Reproduce the text of the material below verbatim, beginning at the line that contains "keberlanjutan. Elemen inti" and continuing through the end of the material. Omit the pictures from your answer.
───── DATASET RECORDS ─────
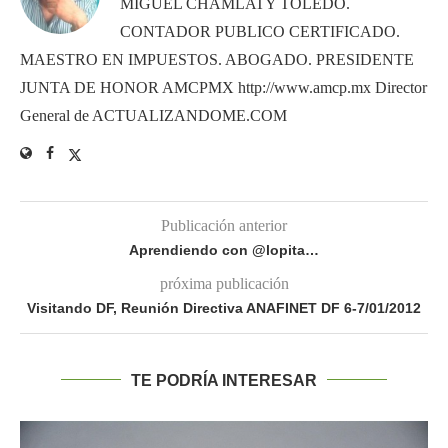
MIGUEL CHAMLATY TOLEDO.
CONTADOR PUBLICO CERTIFICADO.
MAESTRO EN IMPUESTOS. ABOGADO. PRESIDENTE
JUNTA DE HONOR AMCPMX http://www.amcp.mx Director
General de ACTUALIZANDOME.COM
Publicación anterior
Aprendiendo con @lopita…
próxima publicación
Visitando DF, Reunión Directiva ANAFINET DF 6-7/01/2012
TE PODRÍA INTERESAR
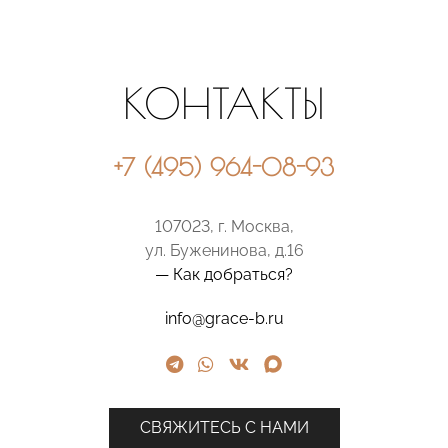
КОНТАКТЫ
+7 (495) 964-08-93
107023, г. Москва,
ул. Буженинова, д.16
— Как добраться?
info@grace-b.ru
СВЯЖИТЕСЬ С НАМИ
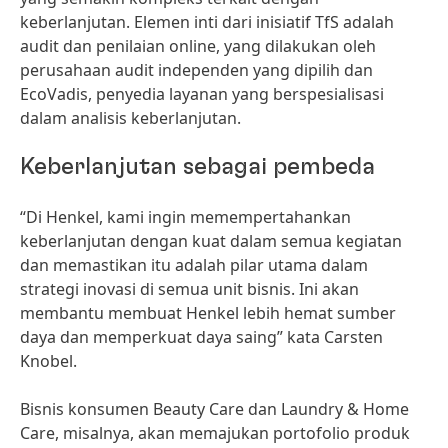
keberlanjutan. Elemen inti dari inisiatif TfS adalah
audit dan penilaian online, yang dilakukan oleh
perusahaan audit independen yang dipilih dan
EcoVadis, penyedia layanan yang berspesialisasi
dalam analisis keberlanjutan.
Keberlanjutan sebagai pembeda
“Di Henkel, kami ingin memempertahankan
keberlanjutan dengan kuat dalam semua kegiatan
dan memastikan itu adalah pilar utama dalam
strategi inovasi di semua unit bisnis. Ini akan
membantu membuat Henkel lebih hemat sumber
daya dan memperkuat daya saing” kata Carsten
Knobel.
Bisnis konsumen Beauty Care dan Laundry & Home
Care, misalnya, akan memajukan portofolio produk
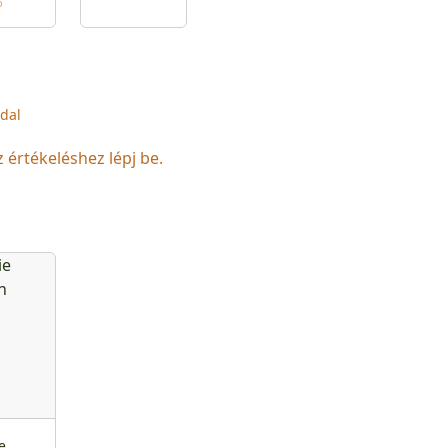
ó
ldal
z értékeléshez lépj be.
e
─────
### [TASK SOLUTION]
keberlanjutan. Elemen inti dari inisiatif TfS adalah
audit dan penilaian online, yang dilakukan oleh
perusahaan audit independen yang dipilih dan
EcoVadis, penyedia layanan yang berspesialisasi
dalam analisis keberlanjutan.
Keberlanjutan sebagai pembeda
“Di Henkel, kami ingin memempertahankan
keberlanjutan dengan kuat dalam semua kegiatan
dan memastikan itu adalah pilar utama dalam
strategi inovasi di semua unit bisnis. Ini akan
membantu membuat Henkel lebih hemat sumber
daya dan memperkuat daya saing” kata Carsten
Knobel.
Bisnis konsumen Beauty Care dan Laundry & Home
Care, misalnya, akan memajukan portofolio produk
ó
ldal
z értékeléshez lépj be.
e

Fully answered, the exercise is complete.